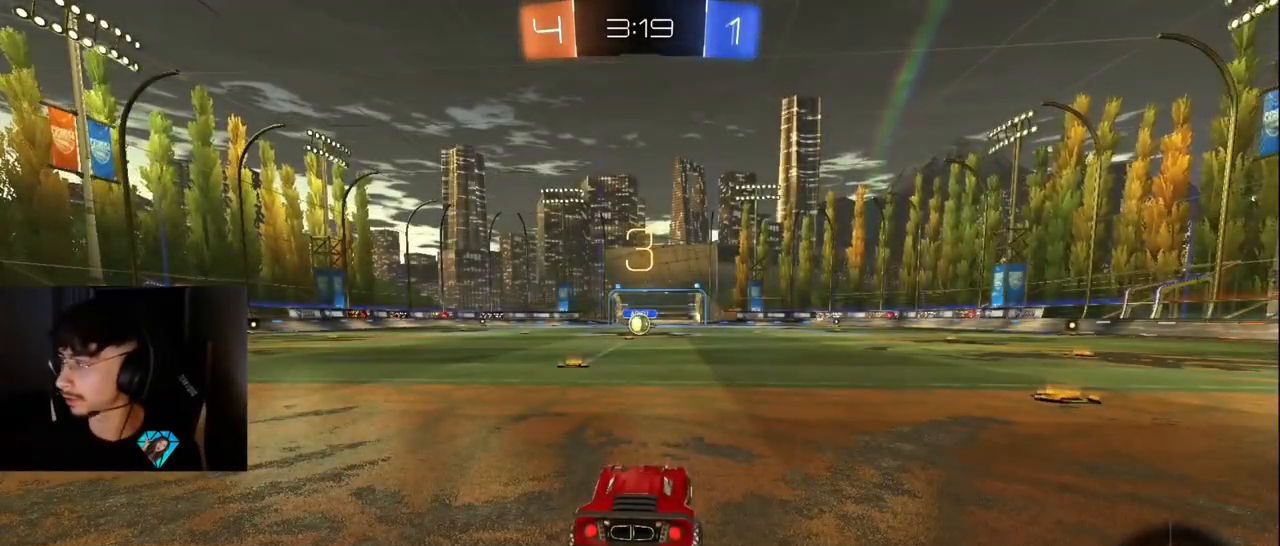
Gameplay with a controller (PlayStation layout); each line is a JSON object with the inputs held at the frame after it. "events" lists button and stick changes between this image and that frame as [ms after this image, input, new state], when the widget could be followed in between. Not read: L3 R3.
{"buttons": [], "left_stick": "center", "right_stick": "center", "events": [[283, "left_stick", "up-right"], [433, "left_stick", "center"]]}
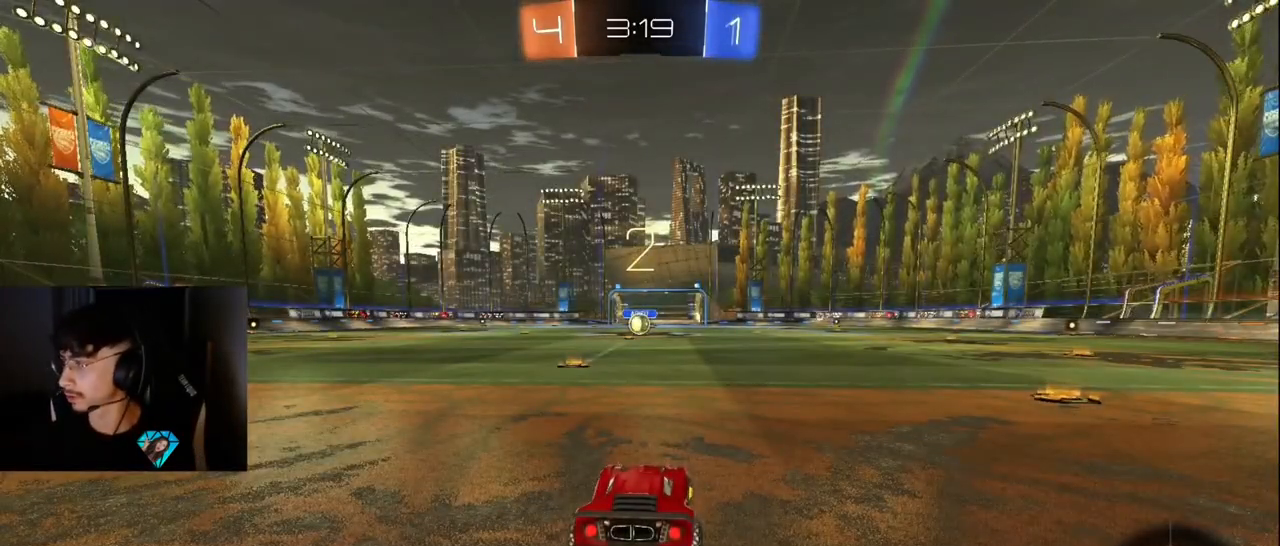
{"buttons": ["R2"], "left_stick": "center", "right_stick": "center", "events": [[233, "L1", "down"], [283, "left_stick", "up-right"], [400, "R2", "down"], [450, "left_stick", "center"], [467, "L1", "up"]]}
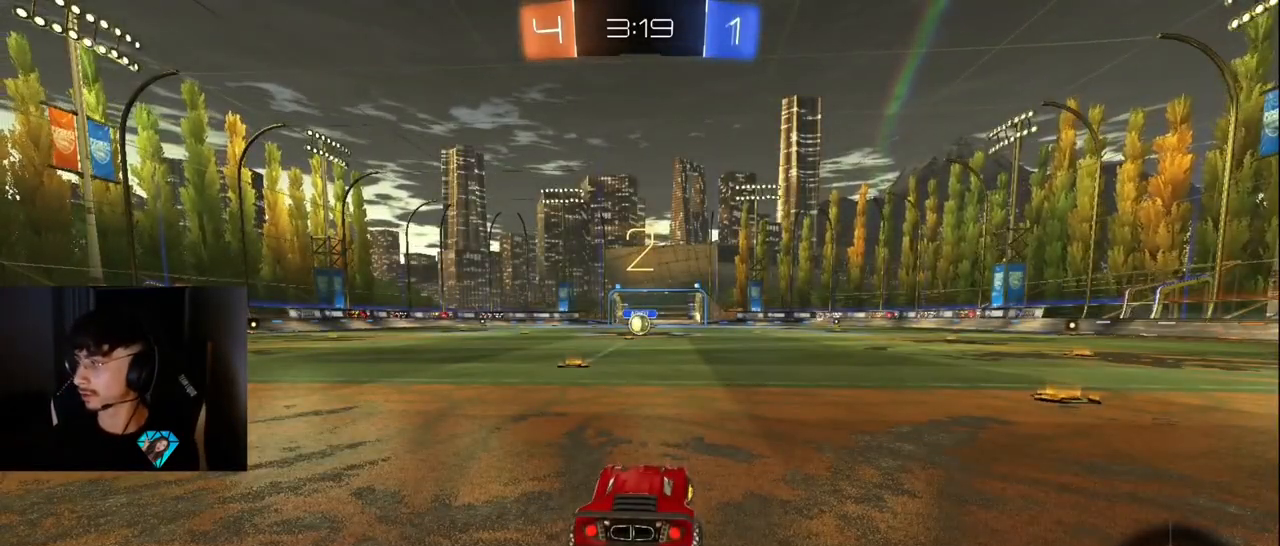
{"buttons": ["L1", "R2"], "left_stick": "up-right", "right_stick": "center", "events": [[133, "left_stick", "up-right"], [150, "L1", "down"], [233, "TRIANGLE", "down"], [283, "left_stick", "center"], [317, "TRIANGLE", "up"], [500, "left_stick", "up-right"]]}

···

[TO DO] Please output the data above exactly as given, omitting every picture.

[SOLUTION TO THIS EXERCISE]
Gameplay with a controller (PlayStation layout); each line is a JSON object with the inputs held at the frame after it. "events" lists button and stick changes between this image and that frame as [ms after this image, input, new state], when the widget could be followed in between. Not read: L3 R3.
{"buttons": [], "left_stick": "center", "right_stick": "center", "events": [[283, "left_stick", "up-right"], [433, "left_stick", "center"]]}
{"buttons": ["R2"], "left_stick": "center", "right_stick": "center", "events": [[233, "L1", "down"], [283, "left_stick", "up-right"], [400, "R2", "down"], [450, "left_stick", "center"], [467, "L1", "up"]]}
{"buttons": ["L1", "R2"], "left_stick": "up-right", "right_stick": "center", "events": [[133, "left_stick", "up-right"], [150, "L1", "down"], [233, "TRIANGLE", "down"], [283, "left_stick", "center"], [317, "TRIANGLE", "up"], [500, "left_stick", "up-right"]]}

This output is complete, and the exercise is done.